Oggetto di una complessa dinamica politica, più volte ristrutturato, ancora da definirsi in alcune sue modalità implementative a livello di Decretazione attuativa, il Bonus è stato comunque approvato. Ed è ora al centro di intense discussioni anche dentro la Comunità professionale.
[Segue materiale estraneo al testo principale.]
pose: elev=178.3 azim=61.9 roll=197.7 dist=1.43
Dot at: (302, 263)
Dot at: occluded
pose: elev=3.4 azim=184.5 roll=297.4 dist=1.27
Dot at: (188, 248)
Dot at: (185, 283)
Le risorse investite sono poche (20 milioni di euro, di cui 10 al Pubblico e 10 al Privato) e molte meno del previsto (originariamente la proposta era di 50 milioni di euro) o del necessario (che sarebbe di varie centinaia di milioni); intorno a questo ed altri aspetti, il Bonus è alternativamente visto come oggetto di aspettative o di critiche. Può essere quindi utile svolgere una riflessione sui suoi limiti, e i suoi potenziali, che non si negano a vicenda.

Il Dito e la Luna

Il Sistema Pubblico-Privato di Salute Mentale e benessere psicologico, nel nostro paese, presenta gravi carenze. E’ inutile che ci giriamo intorno: scarsi investimenti, legati a scarsissima consapevolezza, a stereotipie di ruolo, a frammentazione organizzativa, a politiche troppo timide ci hanno portato a una situazione di forte sbilanciamento tra “Bisogni” e “Risorse”.
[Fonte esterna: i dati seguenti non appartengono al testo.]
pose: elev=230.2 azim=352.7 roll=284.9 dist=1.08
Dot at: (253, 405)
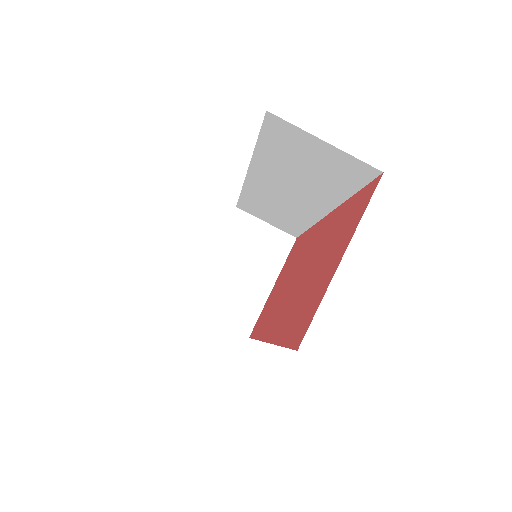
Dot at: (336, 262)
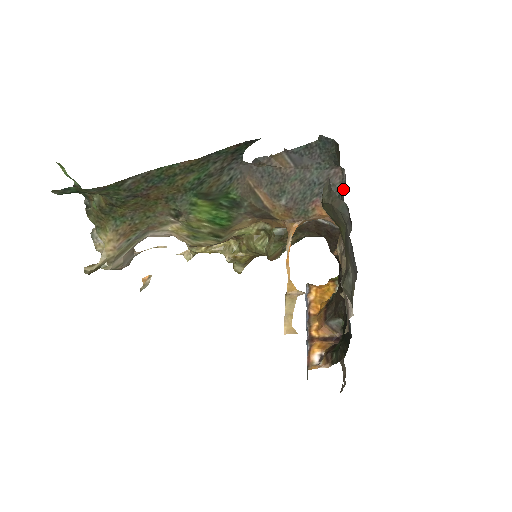
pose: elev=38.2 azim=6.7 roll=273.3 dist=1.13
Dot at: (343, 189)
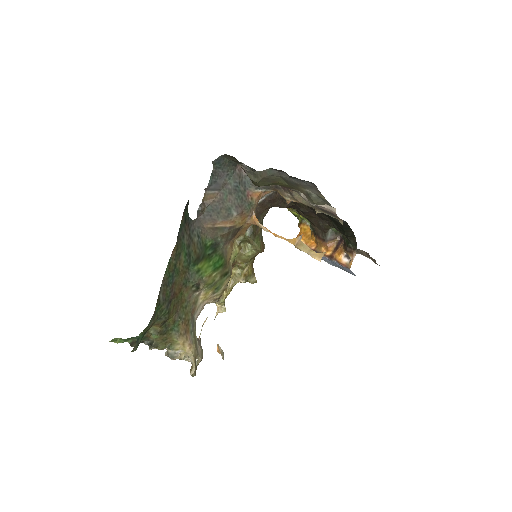
Dot at: occluded
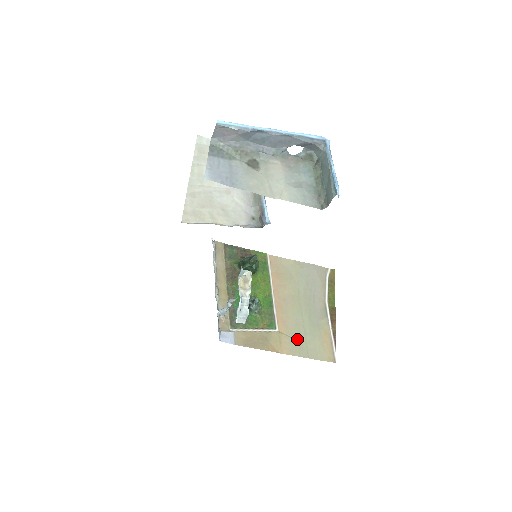
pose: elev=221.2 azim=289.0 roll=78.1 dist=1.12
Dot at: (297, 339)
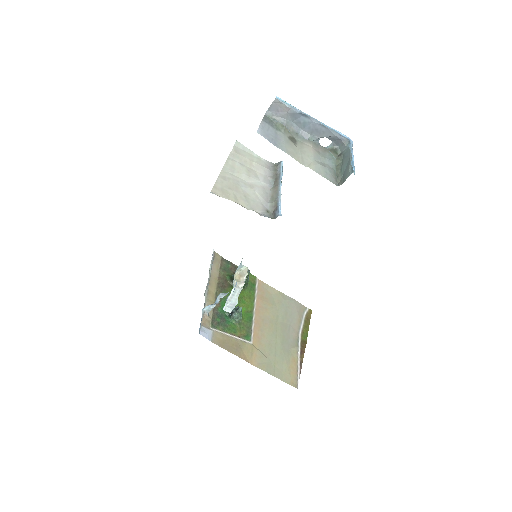
Dot at: (267, 356)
In Italia abbiamo una media di appena 5 psicologi ogni 100.000 abitanti nel Servizio Pubblico: un quarto delle medie europee. I colleghi operanti nel SSN (abbiamo solo  4900 dirigenti psicologi) sono sommersi di lavoro, spesso con liste di attesa di molti mesi; nel Privato (nonostante la grande quantità di colleghi sul mercato libero professionale) l’accesso ai percorsi di cura non è sempre semplice per chi più ne avrebbe bisogno (famiglie multiproblematiche, situazioni di forte marginalità sociale ed economica, etc.), nonostante la frequente flessibilità di costo che i nostri colleghi applicano.

Serve quindi palesemente un “Piano Marshall della Psicologia e della Salute Mentale”, in Italia; con investimenti strutturali, lucidi e strategici. I tempi difficili che stiamo vivendo l’hanno semplicemente evidenziato; ma è un tema notorio ed evidenziato da anni, giunto ormai a un punto di non ritorno.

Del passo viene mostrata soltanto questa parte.